Murphy told the Sunday Tribune that, over the past four months, 21 people had contacted the Sovereignty Movement claiming police had attempted to recruit them to spy on him or set him up.
He said nine people had made statements to solicitors.
"Those approached have been fellow republicans or neighbours and relations with no politics. They've almost all been employed in the building trade and are in financial trouble.
"The cops are using the recession to try to force people to become informers. Police know the exact debt people owe banks or building societies, right down to the last penny."
Murphy alleged such approaches showed dissidents had been gaining recruits and the PSNI's campaign to encourage nationalists to pass on information voluntarily was failing.
Francis Carty (29), who recently lost his job as an engineer, said: "On 25 June, I was stopped by police at 10pm near Edendork. I produced my licence. The officer said: 'I'm not interested in your car. You run around with Kevin Murphy and the dissidents. I want you to talk to me about Murphy before there are more deaths. I want you to set up Murphy.' The policeman said I owed £200,000 and couldn't pay my mortgage. 'We can sort that out. If you help us with Murphy, you won't have to worry about money again,' he promised."

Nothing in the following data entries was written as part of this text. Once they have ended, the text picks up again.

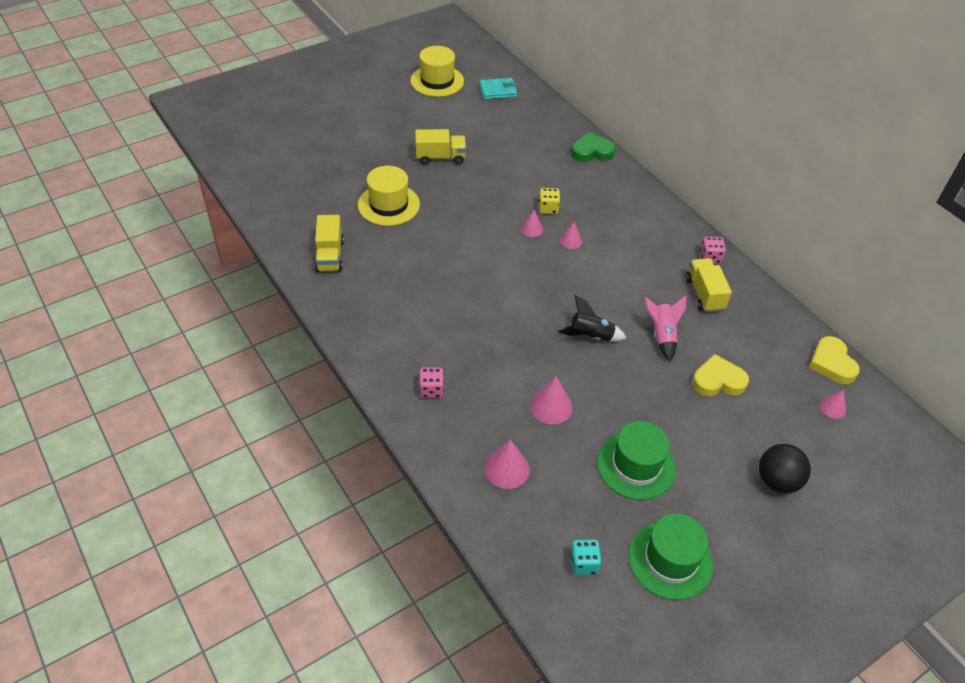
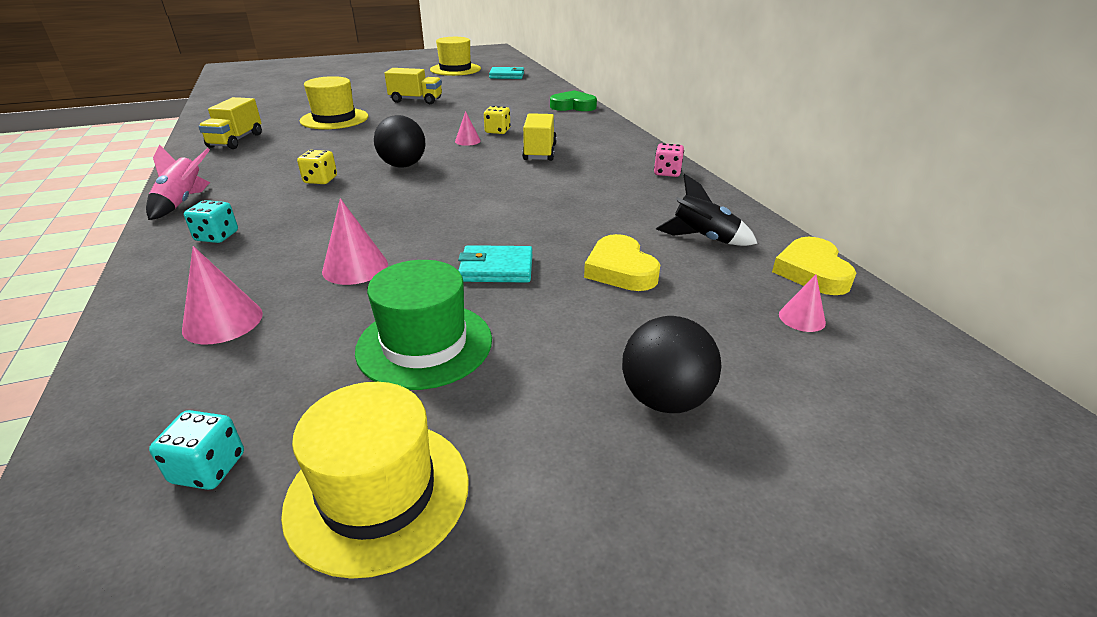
camera: 15 degrees right, 15 degrees down
pink dice [419,367,444,398] -> turquoise dice [184,200,238,243]
black rocket [558,295,626,341] -> black rocket moved to [656,174,758,246]
pink cone [560,222,582,249] -> none
green hat [629,514,713,600] -> yellow hat [281,382,469,579]
pink rocket [644,296,686,361] -> pink rocket moved to [146,145,210,220]
yellow truck [686,258,732,312] -> yellow truck moved to [522,113,557,161]
yellow heart [692,354,749,396] -> yellow heart turned 120 degrees counterclockwise [584,234,660,291]
none -> yellow dice [297,150,337,184]
none -> black ball [374,115,425,168]
none -> turquoise wallet [458,245,533,283]

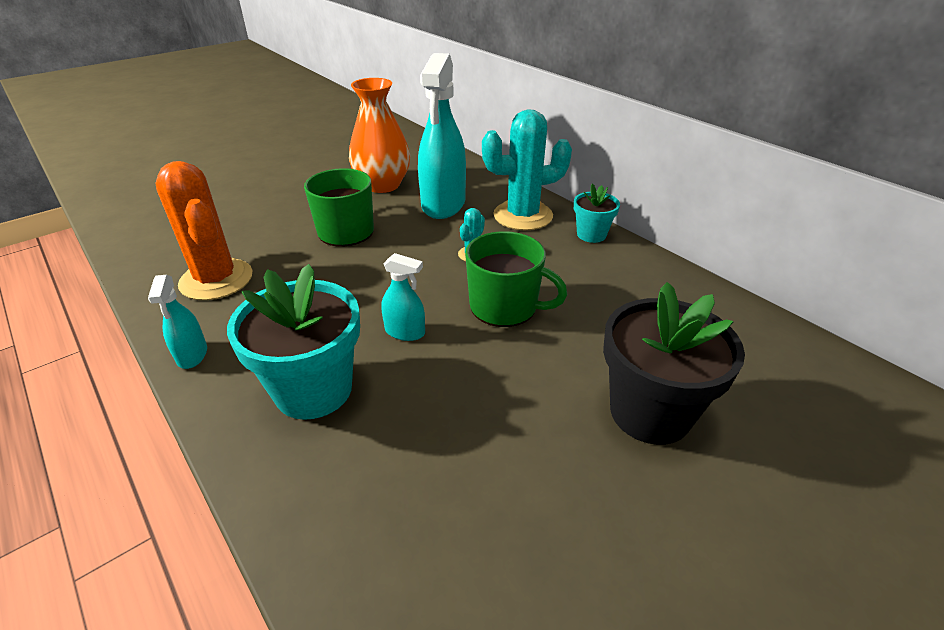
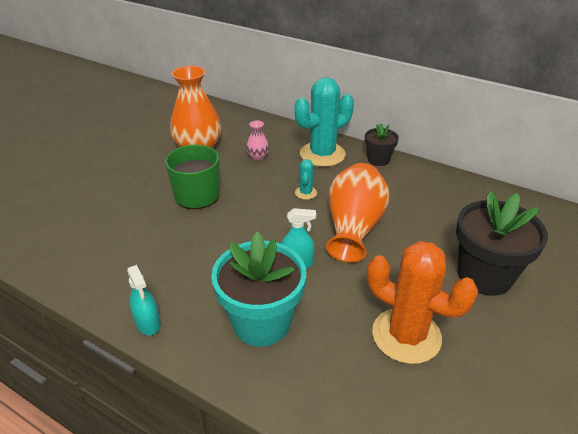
camera: 20 degrees left, 0 degrees up
orange cactus [156,161,253,300] -> orange cactus moved to [367,241,478,364]
turquoise spray bottle [418,53,466,219] -> pink vase [246,120,269,161]
green mug [465,231,567,327] -> orange vase [326,163,389,263]
turquoise flower pot [574,184,620,243] -> black flower pot [365,124,399,166]

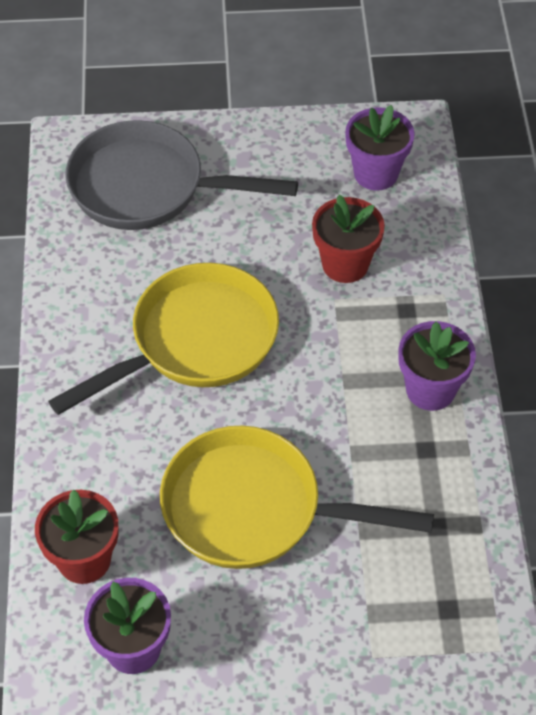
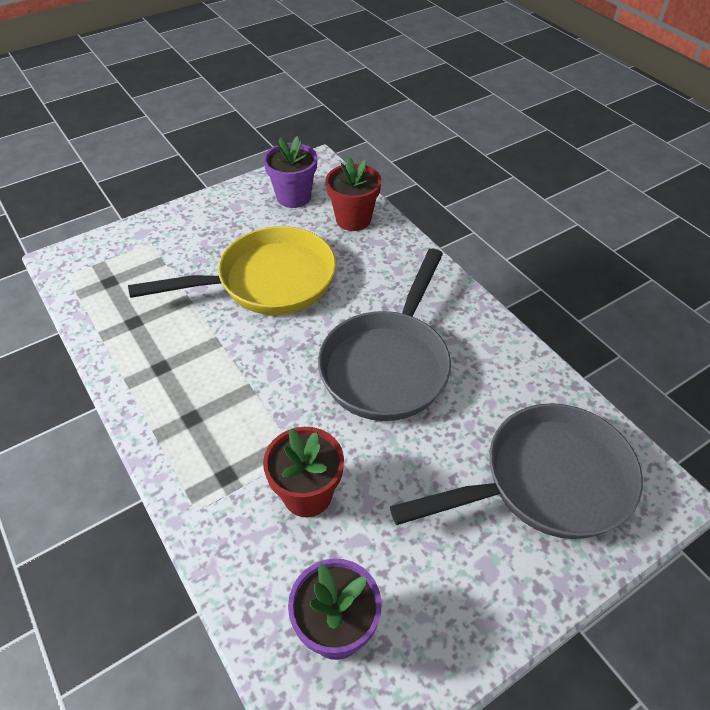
camera: 150 degrees right, 5 degrees down
yellow pan [48,263,279,415] -> grey pan [318,249,451,421]
purple flower pot [398,321,476,411] -> none

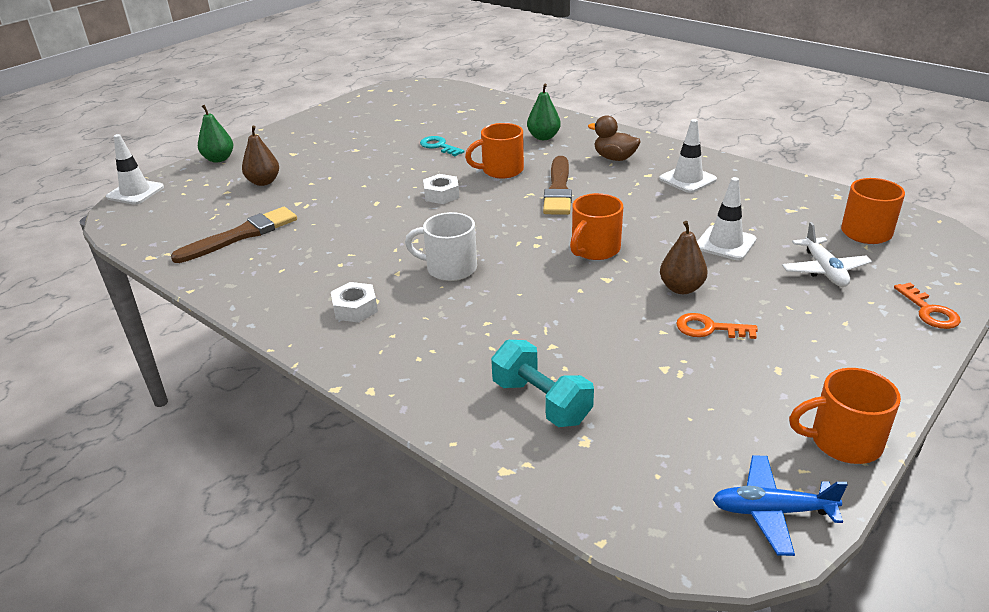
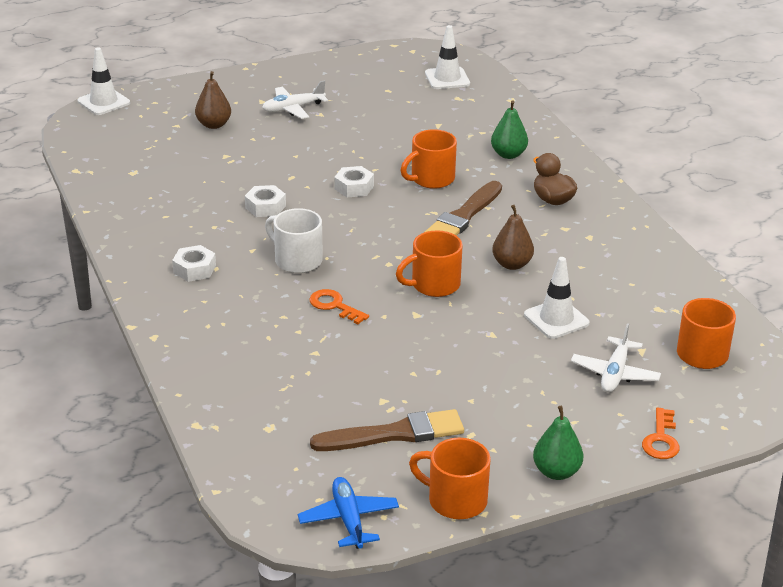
camera: 25 degrees right, 0 degrees up
brown brush [171,207,297,263] -> brown brush moved to [310,409,464,451]
green pear [198,105,234,163] -> green pear moved to [533,406,583,480]
turquoise key [420,136,464,156] -> none
orange mug [465,123,524,178] -> orange mug turned 45 degrees counterclockwise [401,129,457,189]
turquoise dumbbell [491,340,594,427] -> none
white traffic cone [659,119,717,193] -> white traffic cone moved to [425,25,470,89]
brown pear [660,221,708,294] -> brown pear moved to [492,205,534,270]
orange key [676,313,758,339] -> orange key moved to [309,289,369,324]
blue plane [712,455,848,556] -> blue plane turned 45 degrees clockwise [298,477,399,549]
none -> white nut [245,185,286,217]
none -> white plane [262,80,328,119]

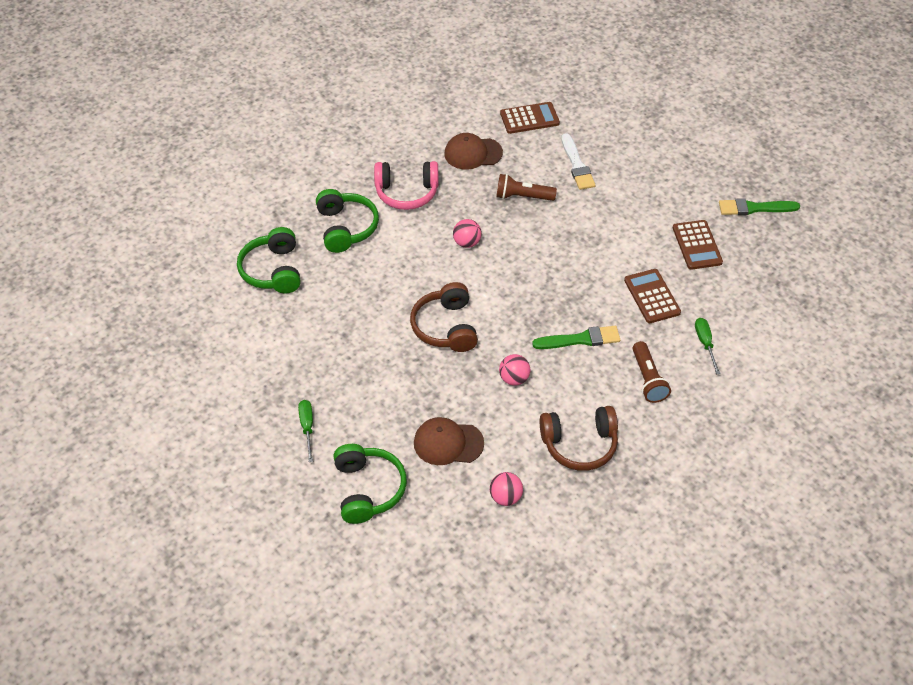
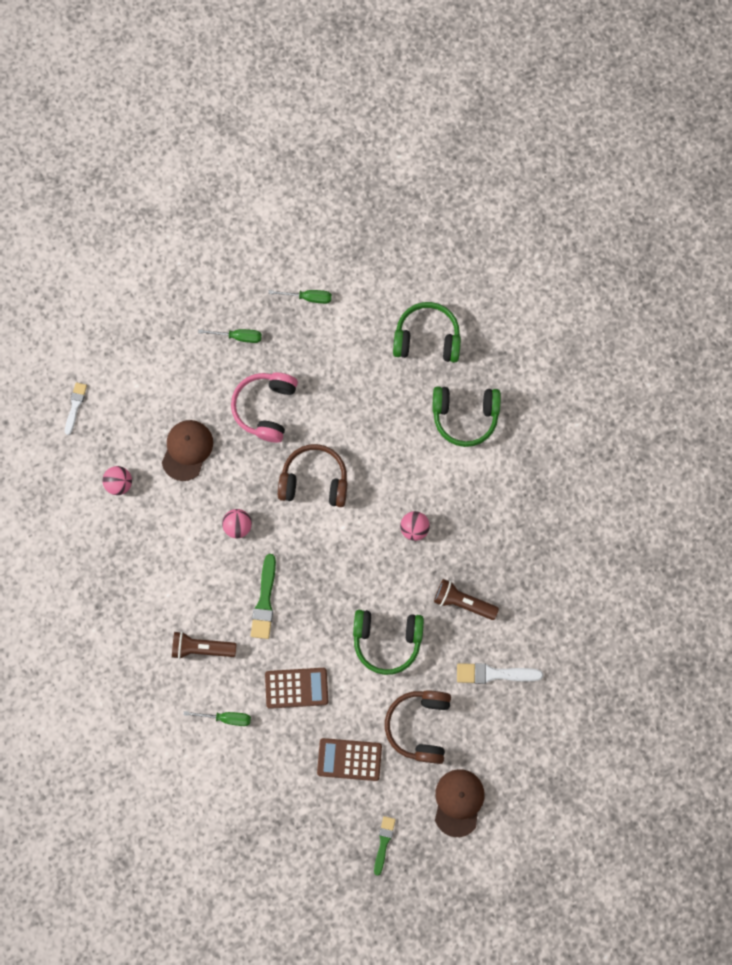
camera: 105 degrees right, 25 degrees up
green headphones [333,444,407,524] -> green headphones moved to [353,610,424,675]
pink headphones [374,161,439,210] -> pink headphones moved to [231,373,298,443]
brown cap [444,133,503,170] -> brown cap moved to [435,769,485,837]
brown flashlight [496,174,557,201] -> brown flashlight turned 90 degrees counterclockwise [434,579,499,620]
brown calculator [500,102,560,134] -> none
brown headphones [540,406,618,471] -> brown headphones moved to [385,690,451,764]
green brush [719,198,800,215] -> green brush [374,816,396,876], size x0.65
none -> white brush [65,383,87,435]
none -> green screwdriver [268,290,332,304]

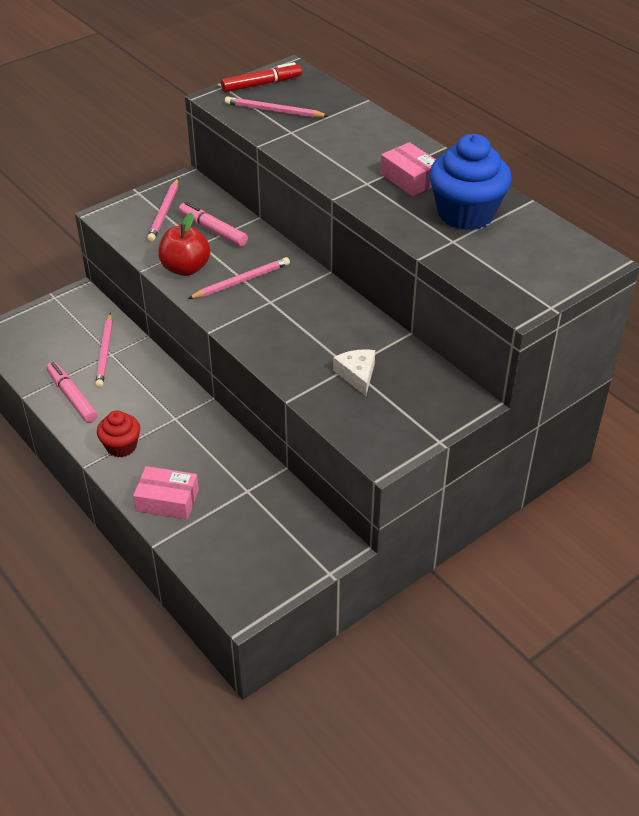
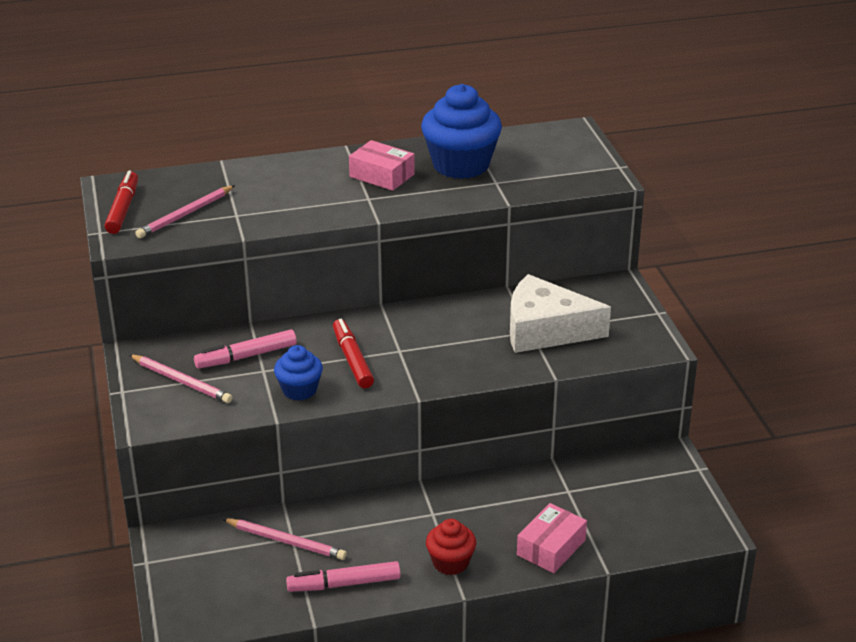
camera: 65 degrees left, 10 degrees down
red apple [158,213,210,276] -> blue cupcake [274,345,323,401]
pink pencil [188,257,290,299] -> red marker [333,319,374,388]
white cheese [333,349,375,396] -> white cheese [510,274,611,353], size x1.98
pink box [380,142,436,196] -> pink box turned 45 degrees clockwise [349,140,415,191]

Carty said the officer was from Belfast and in his early 40s, with grey hair. He claimed the policeman threw a small strip of paper with a printed mobile-phone number into his car. He gave Murphy the number.
Murphy said: "We decided to play along. Three of us bought a new mobile phone and rang the number on Tuesday. We did it from a car because our houses are bugged and the cops would have caught on. One of us pretended to be Carty.
"We wanted to arrange a meeting and film it secretly. But once 'Carty' agreed to meet the cop, the area was swamped with police and we couldn't get near the meeting point. So we 'outed' ourselves to the cop on the phone and laughed at him."
A police spokesman declined to comment on the details of the incident but said: "The PSNI's policy relating to the use of covert human intelligence sources is strictly governed by the Regulation of Investigatory Powers Act and is fully compliant with human-rights legislation."
The SDLP's Alex Attwood said: "MI5 has primacy for national security but the PSNI still runs agents. Police clearly have the right to gain intelligence on terrorist organisations which may save lives.
"However, safeguards were meant to be in place regarding agents' recruitment and management. If police are approaching financially vulnerable people to become agents, that's very worrying."
Ex-British intelligence handler, Martin Ingram, said: "To offer £200,000 to someone with access to a prominent republican is in keeping with previous recruitment practices. That amount of money is chicken-feed to the intelligence services."
Murphy and Carty are forwarding the phone recordings to their solicitors.